Any reassessment before being initiated has to run through a preliminary inquiry and an order is to be made in this regard u/s 148A and to be served on the assessee along with notice u/s 148.
It is a good old law that an appeal is a creature of statute and an assessee has a right of appeal only if there is a statutory provision for it. Now whether an appeal is maintainable against order u/s 148A is a one question that is remaining to be answered in the budget.
The existing expression u/s 246A ‘an order against the assessee, where the assessee denies his liability to be assessed under this Act’ in the list of appealable orders might provide straight remedy of appeal against such order u/s148A.

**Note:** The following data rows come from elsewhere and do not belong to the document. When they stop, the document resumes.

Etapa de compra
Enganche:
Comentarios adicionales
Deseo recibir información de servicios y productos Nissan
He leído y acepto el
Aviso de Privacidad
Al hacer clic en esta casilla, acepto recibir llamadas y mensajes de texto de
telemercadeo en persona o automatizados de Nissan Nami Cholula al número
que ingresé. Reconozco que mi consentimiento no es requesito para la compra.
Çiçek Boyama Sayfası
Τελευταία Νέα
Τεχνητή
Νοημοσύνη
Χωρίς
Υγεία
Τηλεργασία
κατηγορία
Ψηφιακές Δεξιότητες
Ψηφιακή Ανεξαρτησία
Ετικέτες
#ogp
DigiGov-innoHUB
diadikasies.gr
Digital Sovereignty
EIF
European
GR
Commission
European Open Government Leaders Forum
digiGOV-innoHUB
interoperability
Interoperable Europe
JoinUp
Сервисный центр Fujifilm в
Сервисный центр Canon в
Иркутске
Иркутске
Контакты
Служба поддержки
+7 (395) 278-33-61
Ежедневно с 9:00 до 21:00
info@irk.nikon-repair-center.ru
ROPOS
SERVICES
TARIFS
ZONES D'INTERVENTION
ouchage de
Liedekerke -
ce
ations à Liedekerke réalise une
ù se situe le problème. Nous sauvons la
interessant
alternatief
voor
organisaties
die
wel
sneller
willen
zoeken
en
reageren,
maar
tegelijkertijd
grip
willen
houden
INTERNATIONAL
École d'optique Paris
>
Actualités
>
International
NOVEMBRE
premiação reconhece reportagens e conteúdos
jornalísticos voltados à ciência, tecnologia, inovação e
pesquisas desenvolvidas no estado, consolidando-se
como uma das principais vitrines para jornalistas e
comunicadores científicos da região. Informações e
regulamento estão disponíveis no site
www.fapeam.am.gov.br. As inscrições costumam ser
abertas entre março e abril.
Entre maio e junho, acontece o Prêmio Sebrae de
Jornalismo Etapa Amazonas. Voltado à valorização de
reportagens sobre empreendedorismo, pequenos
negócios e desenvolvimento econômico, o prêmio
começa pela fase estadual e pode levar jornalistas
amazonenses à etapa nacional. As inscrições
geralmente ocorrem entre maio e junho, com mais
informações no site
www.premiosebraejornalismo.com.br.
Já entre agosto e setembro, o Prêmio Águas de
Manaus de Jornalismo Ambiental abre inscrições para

The Allahabad High Court in  121 ITR 708 (All) held that ‘what is meant by the expression “the assessee denies his liability to be assessed under this Act” is that the assessee contends that he is not liable to be assessed under any provision of the Act, or, in other words, he is not “liable to be subjected to any part of the procedure laid down in the Act for imposing liability to tax”. The denial should be against being subject to the whole procedure for ascertaining and imposing liability on the taxpayer.” The SC in  419 ITR 440 (SC) held that the expression “denies his liability to be assessed” is quite comprehensive and takes within its fold not only total denial of liability but also where the assessee denies his liability to be assessed under particular circumstances under the Act.